Credit: Diana Ong/SuperStock/Getty

The largest catalogue of protein-coding genetic variation to date is reported by the Exome Aggregation Consortium (ExAC). This project includes aggregation, harmonization and joint analysis of exome sequence data for 60,706 individuals from more than 20 research studies. ExAC's openly accessible genetic variation database has already proved to be a crucial resource for research as well as clinical studies, in particular for rare disorders.

Analysis of the ExAC data set brings our first views into the landscape of very rare protein-coding genetic variation. Lek et al. identify more than 7.4 million high-confidence genetic variants, on average 1 every 8 bases, the majority of which are novel (72% are not found in any existing database) and extremely rare (99% with a frequency of <1%; 54% are seen only once in ExAC). From the data set, they are able to document recurrent rare mutations emerging independently, providing an estimate of the frequency of recurrence, which has never been observed systematically before owing to the need for such large sample sizes. Furthermore, the authors examine the level of selective constraint against protein-truncating variation, identifying 3,230 genes that appear highly loss-of-function-intolerant. Reassuringly, this includes most known human haploinsufficient disease genes; however, 72% do not yet have an established human disease phenotype. Although some of these genes may be associated with weaker phenotypes or embryonic lethality, this points to how much more we have yet to understand about the phenotypic consequences of loss of function in human genes.

• **Your objective**
Copy the full ExAC summary above word for word, from the credit line through the final sentence.

• **Record set**
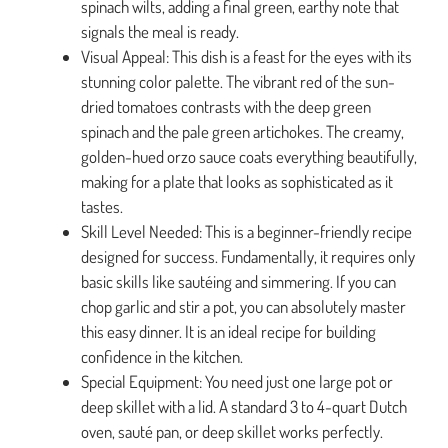
spinach wilts, adding a final green, earthy note that
signals the meal is ready.
Visual Appeal: This dish is a feast for the eyes with its
stunning color palette. The vibrant red of the sun-
dried tomatoes contrasts with the deep green
spinach and the pale green artichokes. The creamy,
golden-hued orzo sauce coats everything beautifully,
making for a plate that looks as sophisticated as it
tastes.
Skill Level Needed: This is a beginner-friendly recipe
designed for success. Fundamentally, it requires only
basic skills like sautéing and simmering. If you can
chop garlic and stir a pot, you can absolutely master
this easy dinner. It is an ideal recipe for building
confidence in the kitchen.
Special Equipment: You need just one large pot or
deep skillet with a lid. A standard 3 to 4-quart Dutch
oven, sauté pan, or deep skillet works perfectly.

• **Problem solution**
Credit: Diana Ong/SuperStock/Getty

The largest catalogue of protein-coding genetic variation to date is reported by the Exome Aggregation Consortium (ExAC). This project includes aggregation, harmonization and joint analysis of exome sequence data for 60,706 individuals from more than 20 research studies. ExAC's openly accessible genetic variation database has already proved to be a crucial resource for research as well as clinical studies, in particular for rare disorders.

Analysis of the ExAC data set brings our first views into the landscape of very rare protein-coding genetic variation. Lek et al. identify more than 7.4 million high-confidence genetic variants, on average 1 every 8 bases, the majority of which are novel (72% are not found in any existing database) and extremely rare (99% with a frequency of <1%; 54% are seen only once in ExAC). From the data set, they are able to document recurrent rare mutations emerging independently, providing an estimate of the frequency of recurrence, which has never been observed systematically before owing to the need for such large sample sizes. Furthermore, the authors examine the level of selective constraint against protein-truncating variation, identifying 3,230 genes that appear highly loss-of-function-intolerant. Reassuringly, this includes most known human haploinsufficient disease genes; however, 72% do not yet have an established human disease phenotype. Although some of these genes may be associated with weaker phenotypes or embryonic lethality, this points to how much more we have yet to understand about the phenotypic consequences of loss of function in human genes.